The required output is the lines below from the line containing "crucifères, avoine, graines" to the line containing "28’lik ritim nedir ?", inclusive, retyped exactly. No other lines belong in it.

* Extracted data entries *
++++++++++

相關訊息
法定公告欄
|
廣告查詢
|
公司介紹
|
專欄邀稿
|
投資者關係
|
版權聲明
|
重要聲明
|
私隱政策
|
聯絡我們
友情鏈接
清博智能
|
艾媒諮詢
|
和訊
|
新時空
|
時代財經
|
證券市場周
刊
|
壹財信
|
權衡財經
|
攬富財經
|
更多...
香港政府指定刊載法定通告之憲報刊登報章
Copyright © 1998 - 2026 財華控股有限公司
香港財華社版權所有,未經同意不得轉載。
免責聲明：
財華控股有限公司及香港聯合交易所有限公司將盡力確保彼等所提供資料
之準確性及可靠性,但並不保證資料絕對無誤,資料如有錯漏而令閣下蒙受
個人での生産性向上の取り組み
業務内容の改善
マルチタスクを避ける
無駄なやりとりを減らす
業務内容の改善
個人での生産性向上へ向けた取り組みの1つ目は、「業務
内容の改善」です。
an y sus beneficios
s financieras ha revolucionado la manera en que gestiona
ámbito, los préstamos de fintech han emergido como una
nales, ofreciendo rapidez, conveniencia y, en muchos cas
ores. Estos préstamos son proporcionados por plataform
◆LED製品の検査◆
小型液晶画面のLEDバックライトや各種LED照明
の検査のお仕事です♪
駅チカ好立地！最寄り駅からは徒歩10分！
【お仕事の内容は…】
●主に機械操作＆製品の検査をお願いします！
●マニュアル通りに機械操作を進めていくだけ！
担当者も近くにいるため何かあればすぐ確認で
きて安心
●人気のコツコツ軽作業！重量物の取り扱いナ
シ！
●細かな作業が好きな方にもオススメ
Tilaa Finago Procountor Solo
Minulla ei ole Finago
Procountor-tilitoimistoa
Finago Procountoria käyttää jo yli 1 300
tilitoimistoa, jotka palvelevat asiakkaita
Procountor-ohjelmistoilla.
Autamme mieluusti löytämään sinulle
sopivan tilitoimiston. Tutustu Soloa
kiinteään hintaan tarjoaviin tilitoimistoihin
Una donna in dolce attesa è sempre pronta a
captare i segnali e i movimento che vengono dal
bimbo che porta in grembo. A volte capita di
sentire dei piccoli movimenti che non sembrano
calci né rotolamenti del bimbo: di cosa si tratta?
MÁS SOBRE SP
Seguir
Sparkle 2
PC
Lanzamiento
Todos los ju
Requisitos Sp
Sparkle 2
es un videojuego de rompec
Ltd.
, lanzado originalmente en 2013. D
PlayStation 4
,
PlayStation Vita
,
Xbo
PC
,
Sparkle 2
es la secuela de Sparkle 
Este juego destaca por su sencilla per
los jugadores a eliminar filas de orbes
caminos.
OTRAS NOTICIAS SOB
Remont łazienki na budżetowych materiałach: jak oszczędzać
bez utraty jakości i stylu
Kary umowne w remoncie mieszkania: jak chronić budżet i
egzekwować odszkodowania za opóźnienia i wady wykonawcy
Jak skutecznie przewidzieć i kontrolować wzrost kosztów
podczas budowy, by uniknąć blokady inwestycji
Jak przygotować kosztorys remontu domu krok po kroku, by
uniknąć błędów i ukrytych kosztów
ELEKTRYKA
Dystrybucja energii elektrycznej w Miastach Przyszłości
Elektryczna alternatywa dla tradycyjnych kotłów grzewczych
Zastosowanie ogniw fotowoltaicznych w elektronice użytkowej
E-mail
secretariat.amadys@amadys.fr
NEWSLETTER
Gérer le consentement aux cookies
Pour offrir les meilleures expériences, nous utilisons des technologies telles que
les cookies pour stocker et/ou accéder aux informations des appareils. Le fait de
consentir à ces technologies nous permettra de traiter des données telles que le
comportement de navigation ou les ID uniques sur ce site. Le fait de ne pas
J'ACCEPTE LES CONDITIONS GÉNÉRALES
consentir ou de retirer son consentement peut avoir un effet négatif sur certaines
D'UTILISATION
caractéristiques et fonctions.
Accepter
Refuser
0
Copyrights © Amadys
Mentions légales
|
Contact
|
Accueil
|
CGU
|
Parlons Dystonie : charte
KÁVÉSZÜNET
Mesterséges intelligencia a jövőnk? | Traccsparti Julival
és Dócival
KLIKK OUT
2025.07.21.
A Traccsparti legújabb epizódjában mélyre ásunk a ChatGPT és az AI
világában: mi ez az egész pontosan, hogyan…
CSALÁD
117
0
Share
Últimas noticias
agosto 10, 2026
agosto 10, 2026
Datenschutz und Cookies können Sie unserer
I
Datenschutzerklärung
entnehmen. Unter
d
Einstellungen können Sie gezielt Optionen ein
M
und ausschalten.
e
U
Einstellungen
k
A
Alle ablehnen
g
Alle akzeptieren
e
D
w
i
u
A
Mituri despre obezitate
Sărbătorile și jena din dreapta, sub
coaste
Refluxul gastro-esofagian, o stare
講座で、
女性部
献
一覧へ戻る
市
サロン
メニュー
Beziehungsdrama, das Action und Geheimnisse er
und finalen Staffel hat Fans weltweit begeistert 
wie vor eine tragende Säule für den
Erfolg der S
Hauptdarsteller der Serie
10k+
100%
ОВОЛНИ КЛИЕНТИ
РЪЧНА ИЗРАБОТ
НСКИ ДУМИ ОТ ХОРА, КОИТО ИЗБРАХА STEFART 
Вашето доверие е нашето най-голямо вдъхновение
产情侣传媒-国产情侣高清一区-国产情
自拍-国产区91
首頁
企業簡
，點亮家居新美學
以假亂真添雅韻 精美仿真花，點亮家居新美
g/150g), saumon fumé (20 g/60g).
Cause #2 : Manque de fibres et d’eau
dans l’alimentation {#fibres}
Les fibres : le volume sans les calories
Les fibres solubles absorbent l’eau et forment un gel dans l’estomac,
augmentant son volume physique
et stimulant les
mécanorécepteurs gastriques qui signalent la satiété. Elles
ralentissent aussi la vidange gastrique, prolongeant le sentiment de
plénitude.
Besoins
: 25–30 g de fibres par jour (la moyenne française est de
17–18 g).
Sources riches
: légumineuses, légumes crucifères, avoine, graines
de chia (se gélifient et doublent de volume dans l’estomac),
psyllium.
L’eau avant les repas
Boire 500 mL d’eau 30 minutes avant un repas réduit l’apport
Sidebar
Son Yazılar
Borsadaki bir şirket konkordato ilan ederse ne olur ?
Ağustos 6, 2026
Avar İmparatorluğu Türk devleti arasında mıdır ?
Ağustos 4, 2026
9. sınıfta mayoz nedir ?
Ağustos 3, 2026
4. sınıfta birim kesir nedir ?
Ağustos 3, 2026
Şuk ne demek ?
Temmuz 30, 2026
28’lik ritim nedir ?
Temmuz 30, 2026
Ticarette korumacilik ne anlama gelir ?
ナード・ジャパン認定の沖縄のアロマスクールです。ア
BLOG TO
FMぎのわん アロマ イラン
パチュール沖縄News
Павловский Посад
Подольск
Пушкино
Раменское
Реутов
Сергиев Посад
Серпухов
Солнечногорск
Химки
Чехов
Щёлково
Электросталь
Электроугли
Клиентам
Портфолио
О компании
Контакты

++++++++++

* SOLUTION TO THIS TASK *
: légumineuses, légumes crucifères, avoine, graines
de chia (se gélifient et doublent de volume dans l’estomac),
psyllium.
L’eau avant les repas
Boire 500 mL d’eau 30 minutes avant un repas réduit l’apport
Sidebar
Son Yazılar
Borsadaki bir şirket konkordato ilan ederse ne olur ?
Ağustos 6, 2026
Avar İmparatorluğu Türk devleti arasında mıdır ?
Ağustos 4, 2026
9. sınıfta mayoz nedir ?
Ağustos 3, 2026
4. sınıfta birim kesir nedir ?
Ağustos 3, 2026
Şuk ne demek ?
Temmuz 30, 2026
28’lik ritim nedir ?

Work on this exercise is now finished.